Records from a dataset
---
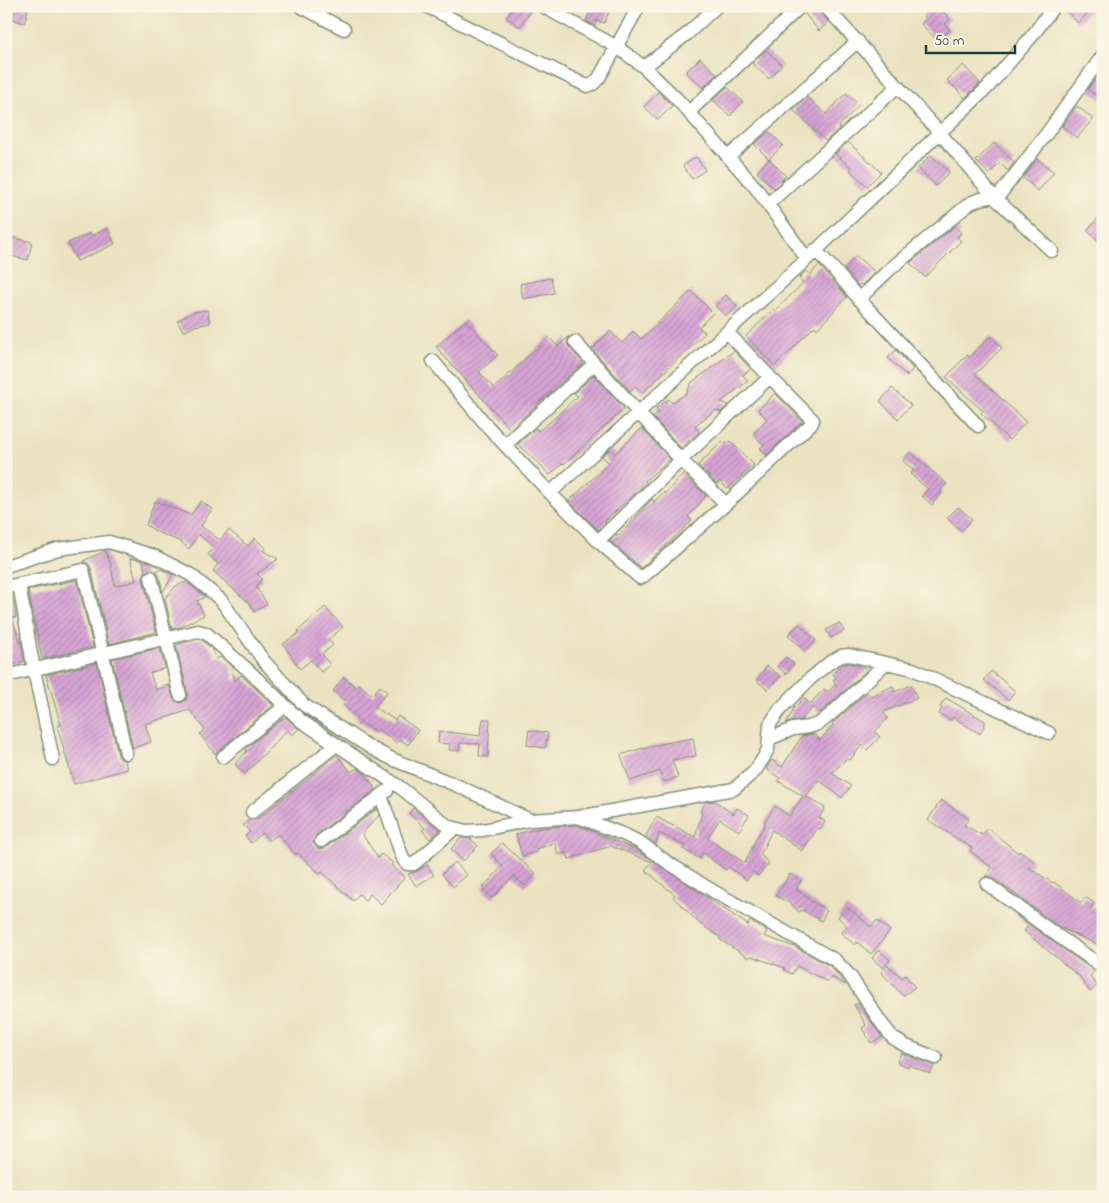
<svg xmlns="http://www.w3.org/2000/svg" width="1109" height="1203" viewBox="0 0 1109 1203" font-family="'Indie Flower',sans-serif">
<defs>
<pattern id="building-hatch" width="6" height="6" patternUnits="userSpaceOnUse" patternTransform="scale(1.25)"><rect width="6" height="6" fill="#d7a3d5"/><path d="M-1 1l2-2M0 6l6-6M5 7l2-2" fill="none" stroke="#ae86ae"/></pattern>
</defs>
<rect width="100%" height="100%" fill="#fcf5e5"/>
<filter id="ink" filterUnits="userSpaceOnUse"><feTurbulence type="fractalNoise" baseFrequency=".02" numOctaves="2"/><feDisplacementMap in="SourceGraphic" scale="10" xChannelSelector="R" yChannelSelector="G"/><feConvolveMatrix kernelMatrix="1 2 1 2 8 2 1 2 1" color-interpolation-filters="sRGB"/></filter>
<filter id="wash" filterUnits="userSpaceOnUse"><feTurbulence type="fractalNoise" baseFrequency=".0096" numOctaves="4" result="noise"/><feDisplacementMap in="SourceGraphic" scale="20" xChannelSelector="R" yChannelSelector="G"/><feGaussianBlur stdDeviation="1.12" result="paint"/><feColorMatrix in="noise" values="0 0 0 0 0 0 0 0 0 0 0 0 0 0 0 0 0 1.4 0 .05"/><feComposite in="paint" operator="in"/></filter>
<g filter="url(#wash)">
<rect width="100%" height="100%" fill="#eae2c0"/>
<g id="blocks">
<!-- building -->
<path fill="url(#building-hatch)" d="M6 6H15L28 10 24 23 6 17Z
M514 6H534L520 27 506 17Z
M592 6H602L610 10 604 23 597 20 595 26 586 21Z
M809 6H817L819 11 829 22 819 31 805 14Z
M934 6H937L950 19 945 24 950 30 938 41 921 24 926 18 924 16Z
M1062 6H1095L1078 23Z
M766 50 782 65 769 79 752 63Z
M700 58 717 74 703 88 686 72Z
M963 65 980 83 965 98 947 80Z
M1099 75 1103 78V101L1088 89Z
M727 87 743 102 730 116 713 100Z
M658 92 672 106 658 120 644 107Z
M846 93 859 105 839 126 840 128 826 141 793 110 807 97 826 114Z
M1077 106 1093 119 1077 138 1062 126Z
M769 132 783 145 769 159 754 144Z
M848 142 881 172 867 186 850 170 852 168 835 154Z
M994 143 1014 162 1008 171 1000 163 989 174 976 161Z
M931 155 949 172 936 186 918 168Z
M696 157 705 170 692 179 683 166Z
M769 159 786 176 774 188 757 172Z
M1037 159 1054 172 1038 191 1023 178Z
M1103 213V245L1087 230Z
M955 226 961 233 957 237 961 241 925 277 910 263Z
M107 228 115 244 77 261 68 243 90 233 92 236Z
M6 236 32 242 28 260 6 255Z
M856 256 875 272 862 285 860 284 858 286 844 269Z
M819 265 847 297 817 329 815 326 775 366 746 336 774 309 775 311 803 283 799 278 806 271 810 275Z
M551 278 554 293 523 299 520 284Z
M691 291 713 313 699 327 705 333 642 393 636 386 630 391 592 349 610 331 622 343 633 331 641 339Z
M726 295 737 306 726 316 715 306Z
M207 310 210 323 195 326 184 332 177 321 193 312Z
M465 320 498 355 479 372 494 388 549 337 558 347 569 336 567 343 569 347 583 363 510 429 436 347Z
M991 336 1002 348 975 374 1026 422 1009 440 981 413 983 411 946 377 967 355 969 357Z
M896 350 913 369 907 376 888 358Z
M734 351 751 369 743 375 748 381 721 402 729 405 721 412 716 410 694 426 699 432 681 448 653 417 659 412 656 408 669 399 672 403 687 393 691 383Z
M594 375 624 409 564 464 563 463 550 475 518 444 536 428 538 431 550 422 578 396 574 393Z
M892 388 911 405 898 419 880 401Z
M775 393 802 421 767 455 760 448 764 445 753 434 767 419 758 410Z
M642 428 670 459 645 481 646 482 641 488 605 521 606 522 598 530 569 501 609 463 602 456 610 449 615 454Z
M723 441 726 444 730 441 754 465 728 489 720 481 717 484 698 465Z
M910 452 947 484 940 491 942 493 932 505 922 496 928 489 910 474 914 470 903 461Z
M683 474 706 496 688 517 692 521 641 568 610 541 617 534 619 536 652 499 654 502 664 492 665 494Z
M155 501 191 515 201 501 212 509 201 526 220 540 229 530 248 546 255 538 265 548 263 551 278 559 257 574 262 579 256 587 267 604 254 612 250 604 213 571 218 564 208 554 214 548 198 534 189 549 181 542 157 532 146 525Z
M958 507 972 519 961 531 947 518Z
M105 551 110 562 115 586 136 581 130 558 143 561 145 571 143 579 156 632 109 644 91 568 89 564 83 561Z
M161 569 173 575 163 592 159 575 156 571Z
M77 580 93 647 42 659 28 590Z
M186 582 205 597 197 601 204 615 180 627 172 629 165 598 176 586Z
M12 594 16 617 12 618 21 644 24 661 6 666V595Z
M325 607 343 627 328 640 333 645 322 654 330 665 321 672 311 660 300 669 283 644 299 633 298 631Z
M839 623 844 631 831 638 826 630Z
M799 624 816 640 805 652 788 635Z
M198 639 202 640 213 650 216 659 221 657 230 665 235 681 241 675 273 705 215 754 200 734 205 730 190 710 145 724 151 742 133 748 112 659 160 648 165 668 150 673 156 690 169 685 174 700 181 703 186 700 188 694 176 645Z
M786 657 794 664 786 674 777 666Z
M97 663 118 755 120 759 125 761 127 769 74 784 57 726 61 725 46 675Z
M849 663 864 667 867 670 820 713 810 704 824 689 828 692 836 684 833 680 836 677 833 674 842 665Z
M767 666 780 676 768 690 756 680Z
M991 671 1015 691 1008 700 984 680Z
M344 677 356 687 359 684 372 695 380 686 387 692 374 707 395 720 398 716 418 730 408 745 400 739 397 743 378 729 376 732 356 719 357 717 343 705 346 702 333 691Z
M911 685 917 698 883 712 888 718 875 732 880 737 867 750 862 745 850 760 847 758 832 773 851 786 842 798 819 780 806 796 825 808 819 818 825 821 821 829 818 828 802 851 772 830 760 855 769 863 758 876 753 872 747 880 728 867 726 870 703 853 700 859 683 849 685 846 659 833 656 844 646 836 656 817 695 837 702 813 700 811 706 802 715 801 733 814 737 808 749 815 739 831 720 819 707 838 745 863 756 839 766 823 764 822 775 806 789 816 803 796 778 781 780 778 766 769 772 760 782 767 802 736 814 734 820 740 833 725 832 724 867 692 871 696 893 686 895 692Z
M804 698 813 707 801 720 786 723 793 711 792 710Z
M946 698 985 721V724L980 734 953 717 951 720 939 714 942 708 940 707Z
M285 717 299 729 292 735 287 730 245 774 235 764 247 751 245 749Z
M483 719H490L488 757 479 756 480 744 460 743 459 751 449 750 450 744 438 743 439 731 480 736Z
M529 730 548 733 545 748 527 745Z
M693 738 696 756 672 760 678 777 664 782 660 771 630 781 621 755 643 748 644 749 660 744Z
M337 755 351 772 357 768 364 773 376 789 316 835 313 842 318 849 325 848 377 809 379 815 362 834 378 858 381 854 393 863 391 865 405 877 381 904 370 894 365 900 359 894 353 901 322 872 320 874 298 853 296 855 278 834 269 841 262 833 251 843 245 836 250 832 243 825 249 820 257 819 265 813Z
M941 800 969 819 964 825 982 835 988 828 1018 853 1019 851 1034 861 1029 868 1053 883 1054 882 1081 903 1085 897 1094 903 1091 908 1103 916V947L1061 928 992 877 985 876 992 868 970 851 972 848 928 820Z
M413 808 440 830 430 839 422 830 425 828 409 813Z
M577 825 637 850 748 925 750 921 767 931 764 936 795 947 830 966 846 985 831 977 828 982 797 966 792 974 784 970 785 968 751 956 749 958 719 939 720 937 700 924 673 897 675 895 645 870 652 862 611 846 569 859 567 852 558 855 555 843 536 849 537 852 522 856 516 834 540 828Z
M461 838 471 839 478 846 463 861 451 849Z
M502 843 536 874 525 886 514 876 492 898 482 888 503 866 491 854Z
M455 862 467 875 453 887 442 874Z
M427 865 434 875 416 886 408 874 418 871Z
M790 874 801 881 796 889 810 900 827 911 821 921 802 910 799 912 791 904 776 896Z
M847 907 871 927 877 920 890 931 871 954 857 942 855 945 841 933 847 926 838 917Z
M1016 915 1094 971 1090 976 1097 986 1090 992 1080 977 1024 931 1028 926Z
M879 950 890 960 883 968 872 958Z
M888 965 902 978 905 975 915 987 903 996 881 972Z
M858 1003 882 1037 871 1043 862 1028 866 1025 854 1005Z
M901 1053 934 1066 930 1074 909 1065 908 1067 897 1062Z"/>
</g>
</g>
<g filter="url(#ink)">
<use href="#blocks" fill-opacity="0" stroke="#84907a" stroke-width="1"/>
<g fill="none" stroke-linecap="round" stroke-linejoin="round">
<defs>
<path id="minor" d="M300 6 344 29
M426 6 587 86 593 84 599 78 639 6
M542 6 617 47 644 67 677 99 756 188 807 259
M825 6 940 133 993 196 1052 251
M644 67 687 34 717 6
M689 112 801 6
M728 157 858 41
M768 204 898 86
M815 250 830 265 859 299 978 426
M859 299 889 270 969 204C980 197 990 199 1001 193L1047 133 1103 55
M575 342 681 460 770 377 727 332
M433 361 488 427 550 493 598 541 640 578 645 575 726 504
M505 445 594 364
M550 493 807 259 988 87 1032 36 1054 6
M598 541 681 460 726 504 812 423 813 420 770 377
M6 566 58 549 109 542 154 556 191 575 221 600 263 660 304 705 371 748 392 759 458 786 530 820
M151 577 180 695
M19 584 34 670 53 759
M6 587 83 570 126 753
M6 676 198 631 206 633 248 670 300 720 401 788 448 826 466 831 483 830 530 820 578 817 625 835 641 843 667 862 713 891 835 960 850 976 882 1024 893 1038 906 1046 936 1058
M769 739 793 729 809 727 820 723 831 714 886 663
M223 757 285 706
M381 796 403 859 407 864H414L454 829
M252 812 336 745
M578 817 734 789 755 771 764 757 768 749 770 724 781 708 810 679 829 663 841 656 849 655 913 669 1049 733
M321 841 387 791
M987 884 1058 936 1103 967"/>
</defs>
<!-- minor casing -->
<use href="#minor" stroke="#84907a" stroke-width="15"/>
<!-- minor -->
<use href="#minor" stroke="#fff" stroke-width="12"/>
</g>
</g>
<!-- margin -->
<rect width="1109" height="1203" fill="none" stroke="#fcf5e5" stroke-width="25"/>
<!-- scale -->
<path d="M926 45v8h89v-8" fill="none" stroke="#1f3d34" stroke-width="2.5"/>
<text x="934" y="45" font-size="15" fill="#1f3d34" stroke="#fcf5e5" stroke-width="4" paint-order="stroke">50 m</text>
</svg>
---
* **Problem requirements**:
Only one stretch of the entries above is wanted: the lines from the one containing "M461 838 471 839 478 846 463 861 451 849Z" through the one containing "M252 812 336 745". Please reproduce it exactly.

* **Response below**:
M461 838 471 839 478 846 463 861 451 849Z
M502 843 536 874 525 886 514 876 492 898 482 888 503 866 491 854Z
M455 862 467 875 453 887 442 874Z
M427 865 434 875 416 886 408 874 418 871Z
M790 874 801 881 796 889 810 900 827 911 821 921 802 910 799 912 791 904 776 896Z
M847 907 871 927 877 920 890 931 871 954 857 942 855 945 841 933 847 926 838 917Z
M1016 915 1094 971 1090 976 1097 986 1090 992 1080 977 1024 931 1028 926Z
M879 950 890 960 883 968 872 958Z
M888 965 902 978 905 975 915 987 903 996 881 972Z
M858 1003 882 1037 871 1043 862 1028 866 1025 854 1005Z
M901 1053 934 1066 930 1074 909 1065 908 1067 897 1062Z"/>
</g>
</g>
<g filter="url(#ink)">
<use href="#blocks" fill-opacity="0" stroke="#84907a" stroke-width="1"/>
<g fill="none" stroke-linecap="round" stroke-linejoin="round">
<defs>
<path id="minor" d="M300 6 344 29
M426 6 587 86 593 84 599 78 639 6
M542 6 617 47 644 67 677 99 756 188 807 259
M825 6 940 133 993 196 1052 251
M644 67 687 34 717 6
M689 112 801 6
M728 157 858 41
M768 204 898 86
M815 250 830 265 859 299 978 426
M859 299 889 270 969 204C980 197 990 199 1001 193L1047 133 1103 55
M575 342 681 460 770 377 727 332
M433 361 488 427 550 493 598 541 640 578 645 575 726 504
M505 445 594 364
M550 493 807 259 988 87 1032 36 1054 6
M598 541 681 460 726 504 812 423 813 420 770 377
M6 566 58 549 109 542 154 556 191 575 221 600 263 660 304 705 371 748 392 759 458 786 530 820
M151 577 180 695
M19 584 34 670 53 759
M6 587 83 570 126 753
M6 676 198 631 206 633 248 670 300 720 401 788 448 826 466 831 483 830 530 820 578 817 625 835 641 843 667 862 713 891 835 960 850 976 882 1024 893 1038 906 1046 936 1058
M769 739 793 729 809 727 820 723 831 714 886 663
M223 757 285 706
M381 796 403 859 407 864H414L454 829
M252 812 336 745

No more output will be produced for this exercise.